As we look into Mark 4, beginning in verse 26, our word for today from the Word of God, I want you to think about someone you are personally concerned about right now: a child, maybe a parent of yours, a brother or sister, or a close friend. And you've told them your concerns about them, and you've told them, and told them, and told them. And they still haven't changed. They're proceeding down a road that you're afraid will not lead to a headache, but to a heartache.
It could be that you're missing a vital step in the process of confronting people with the truth, and here's where we go to Mark 4:26. It's an agricultural passage really. "Jesus said, 'This is what the kingdom of God is like.
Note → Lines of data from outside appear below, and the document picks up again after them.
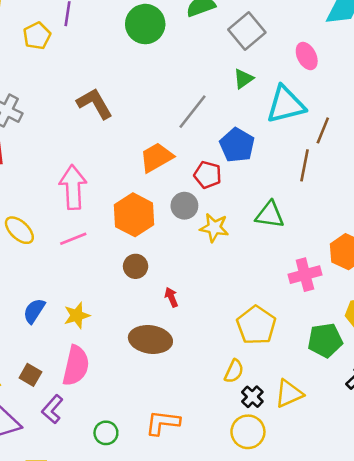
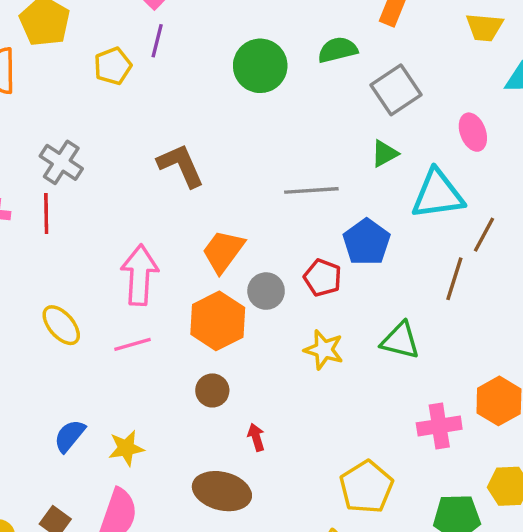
gray line: (193, 112) -> (311, 190), turned 42
orange trapezoid: (156, 157) -> (223, 251), moved, turned -30
gray circle: (184, 206) -> (266, 291), moved

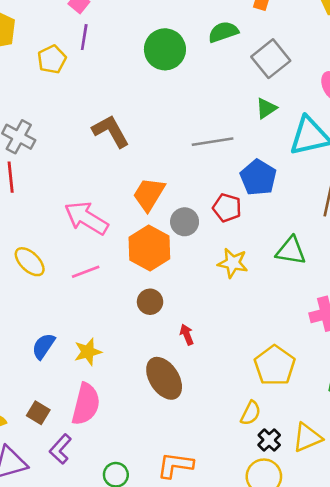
pink arrow: (140, 275) -> (86, 218), turned -57
brown ellipse: (222, 491) -> (164, 378), turned 48

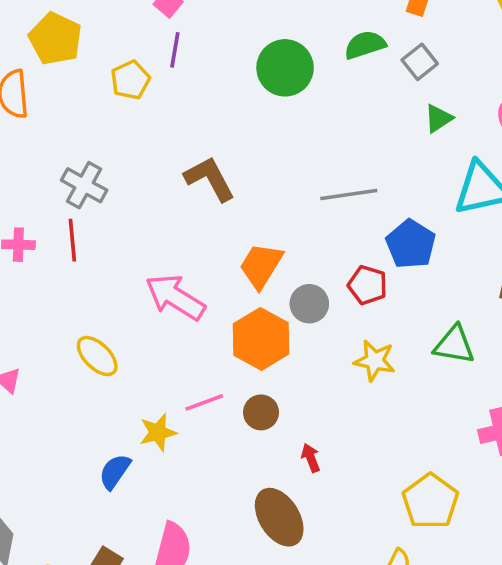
gray square: (271, 59) -> (420, 62), moved, size x0.7
green triangle: (266, 108) -> (438, 118), moved
pink line: (86, 272) -> (204, 402), moved
yellow star: (88, 352) -> (158, 432), moved

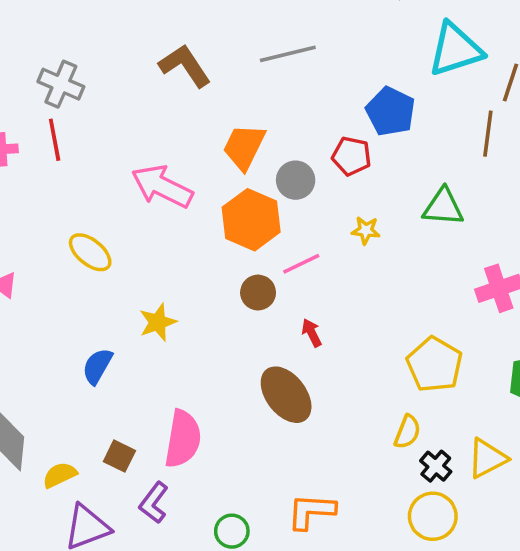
gray line: (349, 195) -> (288, 54), moved
yellow star: (375, 361) -> (366, 230), size x0.7
pink line: (204, 402) -> (301, 264), moved
blue semicircle: (115, 472) -> (97, 366), moved

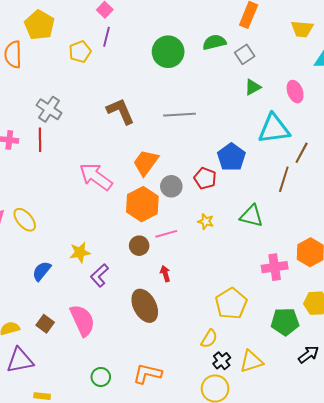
yellow ellipse: (90, 252) -> (25, 220), moved
pink semicircle: (183, 439) -> (82, 320), turned -44
purple L-shape: (154, 503) -> (99, 275), moved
A man scatters seed on the ground. Night and day, whether he sleeps or gets up, the seed sprouts and grows though he does not know how. All by itself the soil produces grain - first the stalk, then the head, then the full kernel in the head. And as soon as the grain is ripe, he puts the sickle to it, because the harvest has come.'"
Now, Jesus is saying here that the farmer has the job of scattering seed. Then he re-enters the process when the seed is bearing fruit. But in between, look what the farmer does. He backs off. He gives the seed time to germinate. Now, if he goes over, digs it up, keeps looking at it, tampers with it, "Hey, I wonder if this thing's growing? I don't see anything happening," he's going to kill the growth. Jesus is telling us, "Give truth time to work, and quit panicking because it doesn't seem to be growing right away." It's like that medicine. Give the people you love a dose of God's truth, and then settle back and let it take effect. And in the meantime, you pray like crazy for that seed to germinate.
When we're concerned about someone we love, we tend to push them too much. We actually may delay their ever coming to grips with the truth. We push them right away. They don't seem to be listening, so we say it too loud, too long, and too often. The more doses we try to force on them, we make them spit out the medicine that might change their life.
Truth requires time to germinate. It looks like nothing's happening, but don't try to force another dose. Don't interfere with the growth of the seed. They need a little space. Faith in the Lord sometimes means shutting up and letting God use the truth that you already spoke in love. Have patience while He works.
Don't try to make that loved one take a whole bottle of spiritual medicine all at once. Lovingly give a dose of truth, and then back off and let God grow it. Give the medicine some time.